Un film è un punto ma due film permettono già di tracciare una linea: che cinema fanno i D’Innocenzo (fin qui)?
Cinema delle periferie, senz’altro.
Cinema di primissimi piani e campi altrettanto lunghi. Quindi, si direbbe, cinema senza mezzi sguardi: molto vicino o molto lontano.
Ma anche cinema breve, di nuovo sotto i cento minuti. Cinema ellittico, che non si concede del tutto.
E poi cinema realista nel mostrare i suoi luoghi, ma impressionista nel definire i personaggi, cioè cinema di spaesamento percettivo.
Favolacce inizia con il ritrovamento del diario di una bambina da parte del narratore (Max Tortora), un diario interrotto senza spiegazioni. Questo diario contiene delle storie, queste storie – che hanno origine nella vita – ottengono poi una loro autonomia, una messa in scena, e un finale “morale” che non si sa se vero oppure no: diventano “favolacce”.
A noi, che assistiamo/ascoltiamo/immaginiamo, il narratore dà la responsabilità di una interpretazione.

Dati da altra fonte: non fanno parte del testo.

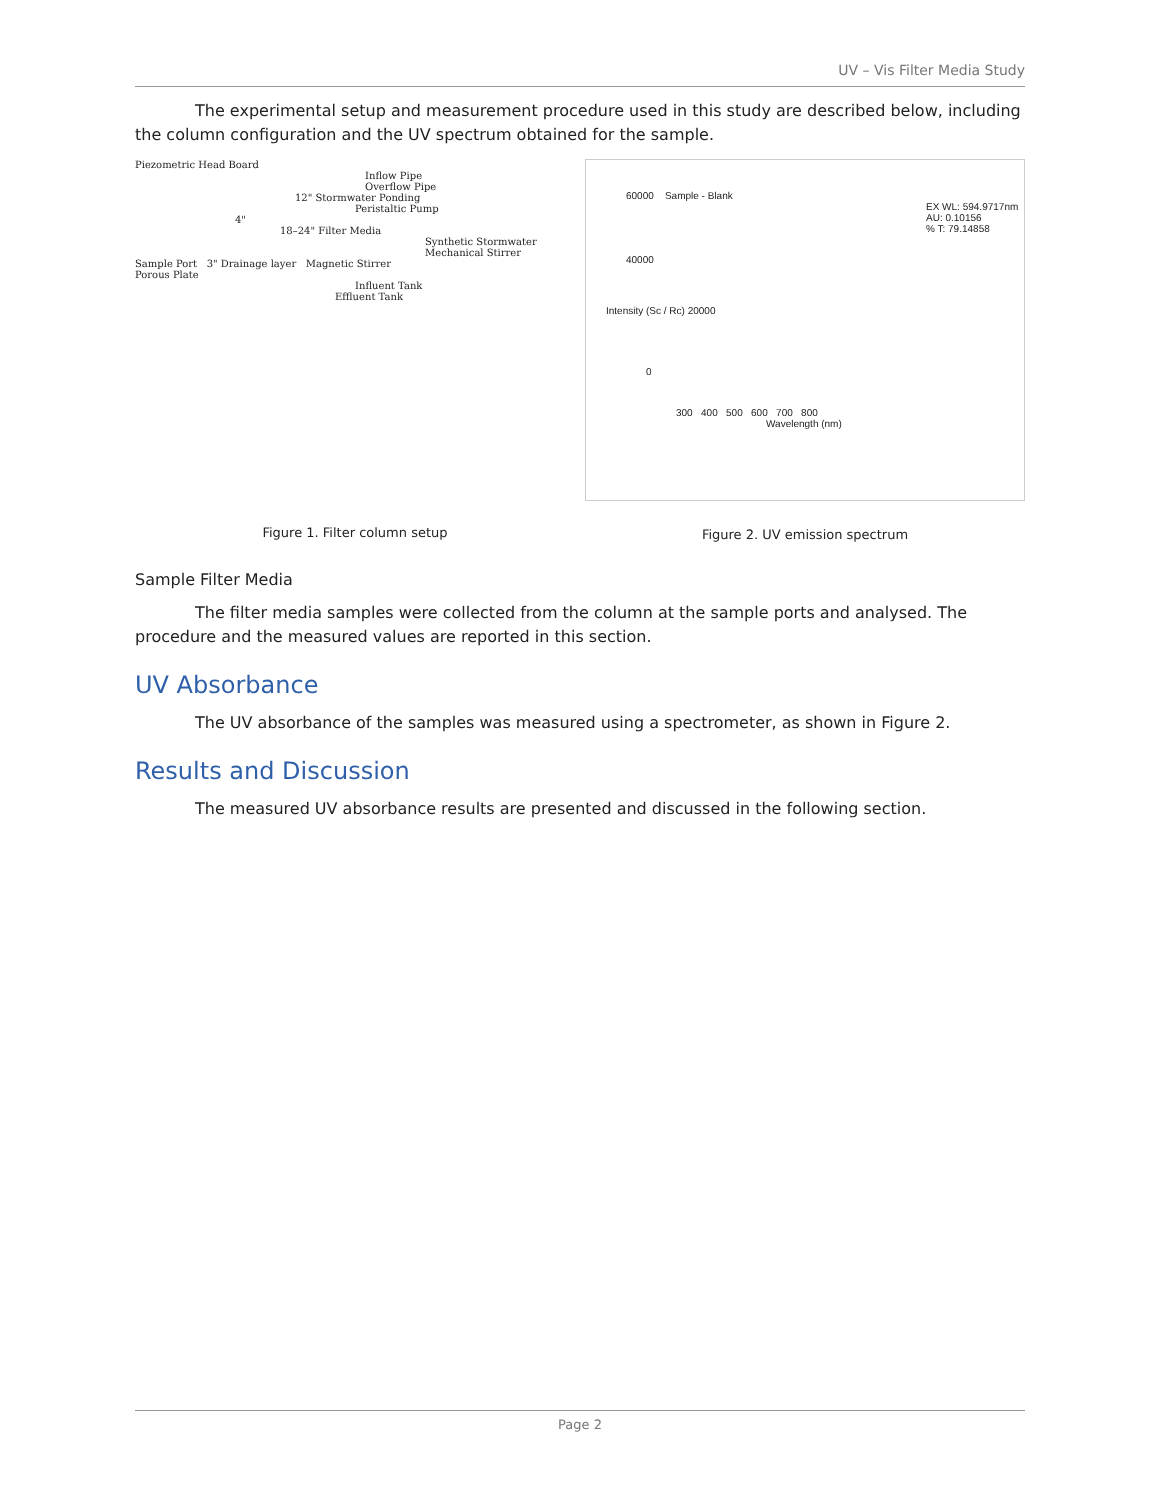UV – Vis Filter Media Study
The experimental setup and measurement procedure used in this study are described below, including the column configuration and the UV spectrum obtained for the sample.
Piezometric Head Board
Inflow Pipe
Overflow Pipe
12" Stormwater Ponding
Peristaltic Pump
4"
18–24" Filter Media
Synthetic Stormwater
Mechanical Stirrer
Sample Port 3" Drainage layer Magnetic Stirrer
Porous Plate
Influent Tank
Effluent Tank
Figure 1. Filter column setup
60000 Sample - Blank
EX WL: 594.9717nm
AU: 0.10156
% T: 79.14858
40000
Intensity (Sc / Rc) 20000
0
300 400 500 600 700 800
Wavelength (nm)
Figure 2. UV emission spectrum
Sample Filter Media
The filter media samples were collected from the column at the sample ports and analysed. The procedure and the measured values are reported in this section.
UV Absorbance
The UV absorbance of the samples was measured using a spectrometer, as shown in Figure 2.
Results and Discussion
The measured UV absorbance results are presented and discussed in the following section.
Page 2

Siamo alla periferia di Roma, in un quartiere residenziale di villini su due piani che pare la versione da incubo dei quartieri ricchi e sonnolenti della suburbia americana. Un viale, gli alberi, le famiglie in giardino, i bambini che si conoscono tutti, manca giusto un ragazzo in bicicletta che consegna i giornali e qualcuno che falcia il prato, ma non è un caso.
Due cose però allungano un’ombra sinistra sulla vita di queste famiglie, le de-americanizzano. La prima: questa civiltà non è semi-urbana, non prosegue dove finisce la città, non è cioè coerente a un progetto sociale. Confina con aree disabitate, con piscine vuote, con parchi incolti, distributori di benzina o multisale che sembrano fabbriche. È un avamposto sul nulla. Come in un romanzo di Philip K. Dick, facciate e isolati paiono nascondere stati di non esistenza: quello che vediamo arriva fin dove arriva la fantasia del narratore e, più in là, quella dello spettatore.
La seconda: le persone sono sconnesse tra loro, non hanno identità da condividere. Non le vediamo lavorare, o non hanno un lavoro. Non leggono, non guardano film. Parlano lo stretto indispensabile – ma in certi momenti i personaggi grugniscono, più che parlare. Al massimo, mangiano. Non avendo scadenze e priorità, essendo insoddisfatti di tutto e provando principalmente un sentimento di disprezzo per le cose e le persone, finiscono per essere estranei perfino al tempo. Nonostante la voce del narratore, leggendo il diario, parli di un’estate che inizia e finisce, di una scuola che termina e ricomincia, l’esperienza di questo mondo accade per frammenti e schegge (la piscina, il morbillo…). È una scelta coraggiosa, perché gioca costantemente con la frustrazione dello spettatore per indurlo a uno sforzo di collegamento, alla costruzione di un’idea.
È anche la ragione per cui raccontare il film, produrre una sinossi, è quasi impossibile: Favolacce è un mondo, che comprende genitori quarantenni e figli in età da scuola media. Accade in un luogo privo di coordinate, confinante col nulla. Non ha premesse ma produce delle conseguenza.
E cosa accade a un mondo sconnesso, ai margini della non-esistenza, raccontato da un narratore pessimista, abitato da adulti che sfogano la propria frustrazione sui figli?
La meccanica della risposta non è molto diversa – nel metodo e nella sostanza – da quanto avevamo visto in La terra dell’abbastanza. In questa idea di periferia famelica che divora le nuove generazioni.
C’è, tra tutti, un solo personaggio risolto, Amelio, figura pasoliniana che non a caso vive con suo figlio in uno spazio geografico diverso, in aperta campagna, e non ha ambizioni di classe o proprietà, non ragiona in termini di confini: tutta la tenerezza del film è sua. Non è molto migliore degli altri genitori, ed è altrettanto incapace di costruire una comunicazione intergenerazionale, ma non è (ancora) compromesso dall’insoddisfazione.
L’ipotesi di sopravvivenza che rappresenta resta attaccata a Favolacce come una miccia spenta.